■ **EXTRACTED TEXT**
--- begin ---
Harry E. Woods, with whom Geoffrey M. Woods, Gerardo Mariani and Woods & Woods, Hato Rey, P.R., were on brief, for plaintiff, appellant.

Eli B. Arroyo, Hato Rey, P.R., with whom Eugenio Ramos Ortiz, Rio Piedras, P.R., was on brief, for defendant, appellee.

Before CAMPBELL, Chief Judge, WISDOM,*  Senior Circuit Judge, and TORRUELLA, Circuit Judge.


This appeal arises after two trials in a breach of contract action brought in the district court by plaintiff-appellant Electric M & R, Inc. ("Electric"), against defendant-appellee Banco Popular de Puerto Rico ("Banco"). In the first trial, the jury determined that Banco had broken its contractual obligations to Electric, and awarded Electric $103,669 in damages.1  Upon Banco's motion for judgment notwithstanding the verdict, the district court declined to disturb the jury's verdict that Banco was in breach of contract, but the court awarded Banco a new trial solely on the issue of damages. After Electric had presented its case at the second trial, the district court granted Banco's motion for a directed verdict and dismissed the complaint. Without fully stating its reasoning, the district court ruled in essence that Electric had not offered evidence sufficient to justify a jury finding that any damages had flowed from Banco's acknowledged breach.

Electric now appeals from the directed verdict. It contends that the district court erred by excluding evidence, summarized in an offer of proof to the court, that would have proved that Electric had incurred damages of $152,208. Upon our own examination of the record, we conclude that, even if Electric had been allowed to present this excluded evidence, it could not have succeeded, as a matter of law, in establishing that it had suffered damages as a result of the breach. Accordingly, we affirm the directed verdict in favor of Banco.2 

In the first trial, Banco was found to have violated a contract that arose from the arrangements among three parties: Electric, Banco, and CAM Development Corporation ("CAM"). The following is a summary of the background of these arrangements and the nature of Banco's breach. The facts in this summary are drawn from the parties' pretrial stipulations, the documents placed in evidence, the jury's verdict in the first trial, and the district court's opinion when it granted a new trial on damages. None of these facts are in serious dispute.
--- end ---
■ **INFORMATION GIVEN**
--- begin ---
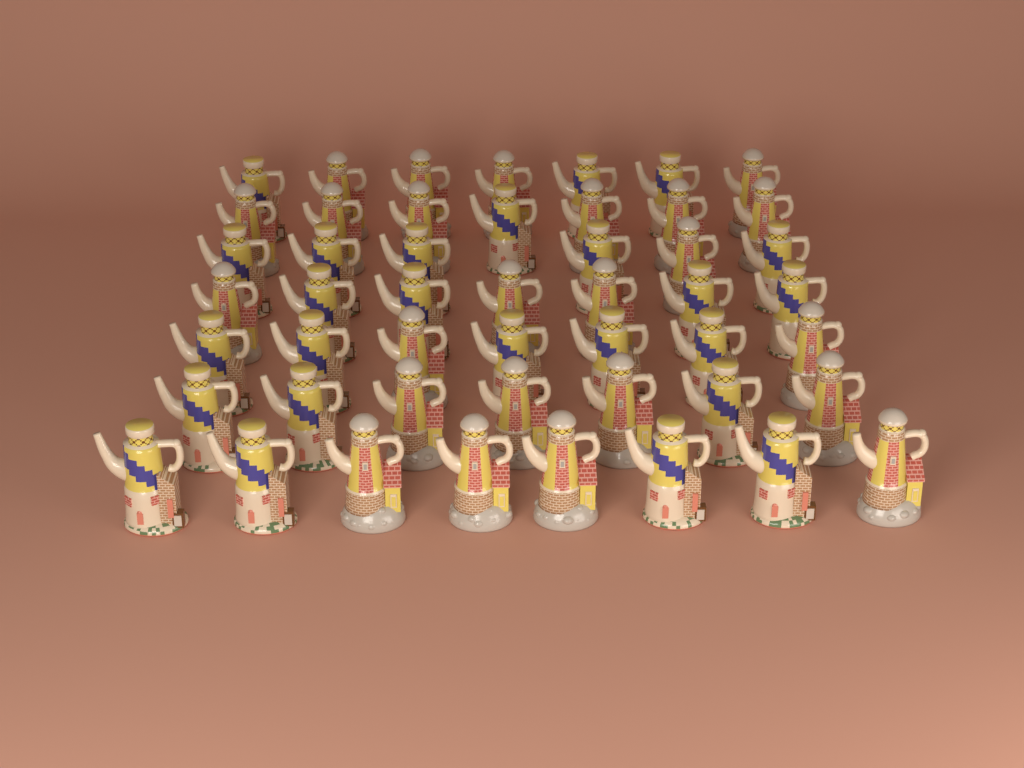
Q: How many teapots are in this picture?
--- end ---
--- begin ---
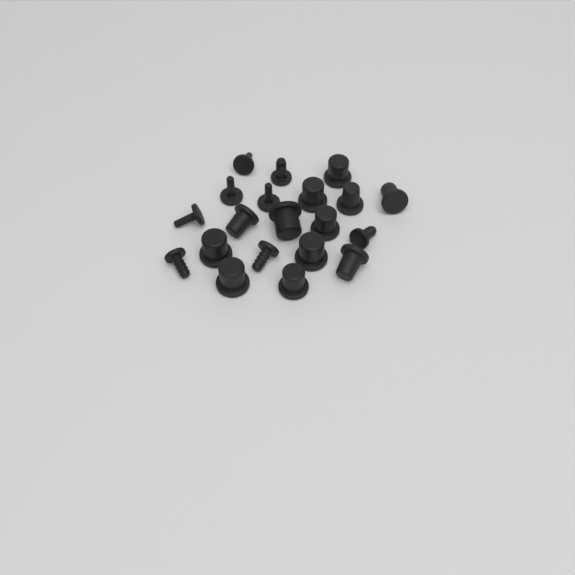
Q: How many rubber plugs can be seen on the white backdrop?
--- end ---
■ **WRITTEN TASKS**
**A)** According to the opinion, why does the appeals court affirm the directed verdict for Banco even though Electric says evidence was wrongly excluded?
**B)** Return the part of the opinion that opens with the words containing "Eli B. Arroyo, Hato" and closes with "TORRUELLA, Circuit Judge.", copied word for word.

■ **SOLUTIONS TO THE EXERCISE**
**A)** The court found that even if the excluded evidence had been admitted, Electric still could not have shown, as a matter of law, that it suffered damages because of the breach. So the directed verdict in Banco's favor stands.

**B)**
Eli B. Arroyo, Hato Rey, P.R., with whom Eugenio Ramos Ortiz, Rio Piedras, P.R., was on brief, for defendant, appellee.

Before CAMPBELL, Chief Judge, WISDOM,*  Senior Circuit Judge, and TORRUELLA, Circuit Judge.